JAKARTA, KOMPAS.com - Direktur Imparsial Al Araf berpendapat bahwa pendekatan represif melalui operasi militer tidak efektif dalam menanggulangi persoalan terorisme.
Menurut dia akar dari terorisme adalah ideologi radikal yang dianut oleh kelompok tertentu. Sedangkan persoalan ideologi tidak bisa diantisipasi dengan pendekatan represif.
"Akar dari terorisme adalah adanya ideologi perjuangan dan perlawanan. Persoalan ideologi tidak bisa dijawab dengan pendekatan represif," ujar dalam diskusi bertajuk 'Dinamika Gerakan Terorisme dan Polemik Revisi UU Anti-Terorisme', di Auditorium Nurkholis Madjid, Universitas Paramadina, Jakarta, Rabu (31/5/2017).
(Baca: Direktur Imparsial: Pelibatan TNI Terkait Terorisme Harus Penuhi 3 Syarat)
Al Araf menuturkan, aktor penegak hukum saja tidak bisa dijadikan satu-satunya alat untuk menanggulangi terorisme.
"Untuk antisipasi itu maka yang penting adalah deradikalisasi di aspek pencegahan. Maka aktor penegak hukum tidak bisa dijadikan satu-satunya alat.
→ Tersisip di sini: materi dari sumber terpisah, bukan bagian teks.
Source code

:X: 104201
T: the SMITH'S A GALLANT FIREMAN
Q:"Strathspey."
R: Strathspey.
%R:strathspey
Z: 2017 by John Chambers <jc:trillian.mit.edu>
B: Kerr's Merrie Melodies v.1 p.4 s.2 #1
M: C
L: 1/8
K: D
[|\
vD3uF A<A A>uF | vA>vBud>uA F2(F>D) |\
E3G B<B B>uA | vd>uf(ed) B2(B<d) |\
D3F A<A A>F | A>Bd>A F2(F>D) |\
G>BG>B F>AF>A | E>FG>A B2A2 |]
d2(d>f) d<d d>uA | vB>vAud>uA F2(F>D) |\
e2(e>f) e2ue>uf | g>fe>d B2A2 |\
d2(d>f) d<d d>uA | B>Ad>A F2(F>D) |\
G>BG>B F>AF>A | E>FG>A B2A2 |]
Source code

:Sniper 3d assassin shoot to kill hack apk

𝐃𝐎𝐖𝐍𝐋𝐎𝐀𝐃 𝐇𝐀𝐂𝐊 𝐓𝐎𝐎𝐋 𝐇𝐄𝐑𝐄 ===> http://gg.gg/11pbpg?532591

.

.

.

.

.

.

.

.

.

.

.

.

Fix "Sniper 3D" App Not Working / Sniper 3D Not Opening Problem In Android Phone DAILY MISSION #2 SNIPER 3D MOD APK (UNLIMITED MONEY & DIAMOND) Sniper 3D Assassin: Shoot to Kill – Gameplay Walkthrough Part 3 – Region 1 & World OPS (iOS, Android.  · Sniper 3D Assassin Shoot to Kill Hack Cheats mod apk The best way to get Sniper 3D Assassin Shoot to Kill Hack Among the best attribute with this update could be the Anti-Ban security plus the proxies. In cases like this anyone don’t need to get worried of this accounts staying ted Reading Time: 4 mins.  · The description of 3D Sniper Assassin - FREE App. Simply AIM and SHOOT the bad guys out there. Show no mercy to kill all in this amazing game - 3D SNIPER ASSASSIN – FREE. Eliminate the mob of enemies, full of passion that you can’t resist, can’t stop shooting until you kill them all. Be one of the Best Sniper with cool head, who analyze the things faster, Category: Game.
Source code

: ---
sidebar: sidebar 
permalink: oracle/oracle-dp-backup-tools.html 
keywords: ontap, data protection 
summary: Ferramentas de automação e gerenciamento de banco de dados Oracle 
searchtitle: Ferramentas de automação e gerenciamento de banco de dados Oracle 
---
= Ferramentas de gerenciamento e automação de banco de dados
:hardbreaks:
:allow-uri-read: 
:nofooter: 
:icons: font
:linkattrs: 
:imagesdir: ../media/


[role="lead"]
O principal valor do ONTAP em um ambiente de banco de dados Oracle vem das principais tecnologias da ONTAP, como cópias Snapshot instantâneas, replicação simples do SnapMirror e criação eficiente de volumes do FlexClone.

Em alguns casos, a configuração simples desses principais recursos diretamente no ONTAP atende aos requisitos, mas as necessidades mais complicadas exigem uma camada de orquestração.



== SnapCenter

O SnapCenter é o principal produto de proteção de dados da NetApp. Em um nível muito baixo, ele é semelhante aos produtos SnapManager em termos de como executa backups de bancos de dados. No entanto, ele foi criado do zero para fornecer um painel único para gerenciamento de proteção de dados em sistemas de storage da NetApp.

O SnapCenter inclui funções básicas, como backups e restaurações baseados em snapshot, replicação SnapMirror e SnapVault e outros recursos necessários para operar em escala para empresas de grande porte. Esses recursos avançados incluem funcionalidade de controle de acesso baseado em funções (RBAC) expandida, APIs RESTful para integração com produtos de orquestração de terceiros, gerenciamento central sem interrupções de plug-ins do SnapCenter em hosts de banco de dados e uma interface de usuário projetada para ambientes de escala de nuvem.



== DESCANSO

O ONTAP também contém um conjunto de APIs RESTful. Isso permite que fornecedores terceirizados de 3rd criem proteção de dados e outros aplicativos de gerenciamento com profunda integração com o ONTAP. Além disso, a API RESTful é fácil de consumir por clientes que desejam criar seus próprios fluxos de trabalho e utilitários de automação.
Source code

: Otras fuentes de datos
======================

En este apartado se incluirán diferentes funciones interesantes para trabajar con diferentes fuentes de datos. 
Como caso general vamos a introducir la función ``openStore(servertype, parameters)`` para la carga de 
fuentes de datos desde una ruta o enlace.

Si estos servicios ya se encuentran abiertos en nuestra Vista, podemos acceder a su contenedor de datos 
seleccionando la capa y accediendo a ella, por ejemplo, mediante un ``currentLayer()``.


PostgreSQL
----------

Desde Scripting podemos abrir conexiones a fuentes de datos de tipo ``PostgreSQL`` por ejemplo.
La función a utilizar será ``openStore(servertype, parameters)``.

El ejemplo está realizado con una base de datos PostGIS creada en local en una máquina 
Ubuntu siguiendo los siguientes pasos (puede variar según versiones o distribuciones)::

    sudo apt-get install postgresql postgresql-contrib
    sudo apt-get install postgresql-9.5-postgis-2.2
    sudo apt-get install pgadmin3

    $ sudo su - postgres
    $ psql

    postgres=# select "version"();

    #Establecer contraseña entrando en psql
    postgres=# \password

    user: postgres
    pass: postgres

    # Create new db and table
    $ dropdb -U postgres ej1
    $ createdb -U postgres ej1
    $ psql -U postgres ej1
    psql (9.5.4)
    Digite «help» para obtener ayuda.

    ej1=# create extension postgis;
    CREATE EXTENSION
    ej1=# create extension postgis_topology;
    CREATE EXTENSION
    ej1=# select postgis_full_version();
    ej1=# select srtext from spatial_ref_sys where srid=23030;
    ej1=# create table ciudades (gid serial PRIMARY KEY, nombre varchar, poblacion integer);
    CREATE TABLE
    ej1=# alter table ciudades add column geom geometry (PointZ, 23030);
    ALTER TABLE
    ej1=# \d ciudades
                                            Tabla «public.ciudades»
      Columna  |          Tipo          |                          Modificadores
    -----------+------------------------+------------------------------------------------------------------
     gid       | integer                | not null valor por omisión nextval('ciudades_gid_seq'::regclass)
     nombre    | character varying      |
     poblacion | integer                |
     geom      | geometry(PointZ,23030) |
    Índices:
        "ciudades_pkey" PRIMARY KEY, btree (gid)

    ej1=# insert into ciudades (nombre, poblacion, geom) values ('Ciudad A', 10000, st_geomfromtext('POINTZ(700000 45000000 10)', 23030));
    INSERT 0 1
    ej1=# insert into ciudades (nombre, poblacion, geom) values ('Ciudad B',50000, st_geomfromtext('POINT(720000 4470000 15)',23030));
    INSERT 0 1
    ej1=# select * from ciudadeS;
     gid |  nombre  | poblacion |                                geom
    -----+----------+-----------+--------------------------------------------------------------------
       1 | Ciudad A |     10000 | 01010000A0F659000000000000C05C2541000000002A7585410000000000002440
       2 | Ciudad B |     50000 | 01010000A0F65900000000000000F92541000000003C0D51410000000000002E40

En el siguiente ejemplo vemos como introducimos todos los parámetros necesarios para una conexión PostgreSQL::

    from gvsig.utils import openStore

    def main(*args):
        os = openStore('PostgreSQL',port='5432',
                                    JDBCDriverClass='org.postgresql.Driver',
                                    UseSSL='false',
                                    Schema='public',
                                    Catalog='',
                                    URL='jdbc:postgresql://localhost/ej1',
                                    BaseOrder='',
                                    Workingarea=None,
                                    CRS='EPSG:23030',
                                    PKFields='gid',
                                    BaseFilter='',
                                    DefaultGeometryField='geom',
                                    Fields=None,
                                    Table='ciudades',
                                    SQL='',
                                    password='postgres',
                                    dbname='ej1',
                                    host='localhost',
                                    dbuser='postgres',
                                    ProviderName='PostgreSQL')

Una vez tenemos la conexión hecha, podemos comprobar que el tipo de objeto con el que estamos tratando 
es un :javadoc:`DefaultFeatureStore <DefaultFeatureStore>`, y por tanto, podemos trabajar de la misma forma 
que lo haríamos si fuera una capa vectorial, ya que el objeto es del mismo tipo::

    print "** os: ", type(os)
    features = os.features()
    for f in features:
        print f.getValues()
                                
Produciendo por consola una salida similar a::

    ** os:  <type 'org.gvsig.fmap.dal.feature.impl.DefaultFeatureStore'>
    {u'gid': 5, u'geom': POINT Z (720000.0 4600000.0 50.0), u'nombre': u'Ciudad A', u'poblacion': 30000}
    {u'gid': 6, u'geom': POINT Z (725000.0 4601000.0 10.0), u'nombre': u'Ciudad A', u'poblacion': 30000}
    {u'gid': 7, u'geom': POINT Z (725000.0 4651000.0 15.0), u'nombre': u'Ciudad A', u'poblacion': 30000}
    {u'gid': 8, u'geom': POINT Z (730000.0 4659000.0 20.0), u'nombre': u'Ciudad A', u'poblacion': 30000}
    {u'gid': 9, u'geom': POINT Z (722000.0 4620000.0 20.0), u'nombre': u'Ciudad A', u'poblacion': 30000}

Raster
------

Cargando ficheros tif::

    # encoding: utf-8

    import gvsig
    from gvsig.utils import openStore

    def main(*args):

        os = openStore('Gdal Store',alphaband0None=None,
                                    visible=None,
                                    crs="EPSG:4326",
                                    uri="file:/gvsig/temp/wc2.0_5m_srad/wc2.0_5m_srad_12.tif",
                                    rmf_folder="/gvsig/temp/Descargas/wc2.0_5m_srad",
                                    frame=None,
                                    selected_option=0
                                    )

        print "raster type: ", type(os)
Kementerian Pendidikan dan Kementerian Agama harus memegang peranan dalam proses deradikalisasi," ujar Al Araf.
"War on terrorism ala Amerika Serikat terbukti tidak mampu mengantisipasi terorisme," kata dia.
Pada kesempatan yang sama, Dosen Universitas Paramadina Shiskha Prabawaningtyas menilai dengan dilibatkannya TNI dalam RUU tersebut maka pendekatan yang digunakan dalam menangani terorisme adalah pendekatan militeristik.
Namun, sejumlah riset menunjukkan bahwa pendekatan militer tidak efektif untuk menanggulangi masalah terorisme.
(Baca: Anggota Komisi I: Pelibatan Militer Terkait Terorisme Cukup Diatur UU TNI)
Shiskha memaparkan, berdasarkan studi lembaga riset internasional bidang terorisme RAND tahun 2008, operasi militer yang dilakukan di Amerika Serikat hanya mampu menghentikan sebanyak 7 persen kelompok teroris dari total jumlah 268 kelompok teroris.
"Berdasarkan riset RAND tahun 2008, hanya 7 persen dari 268 grup bisa dihentikan melalui operasi militer," ujar Shiskha.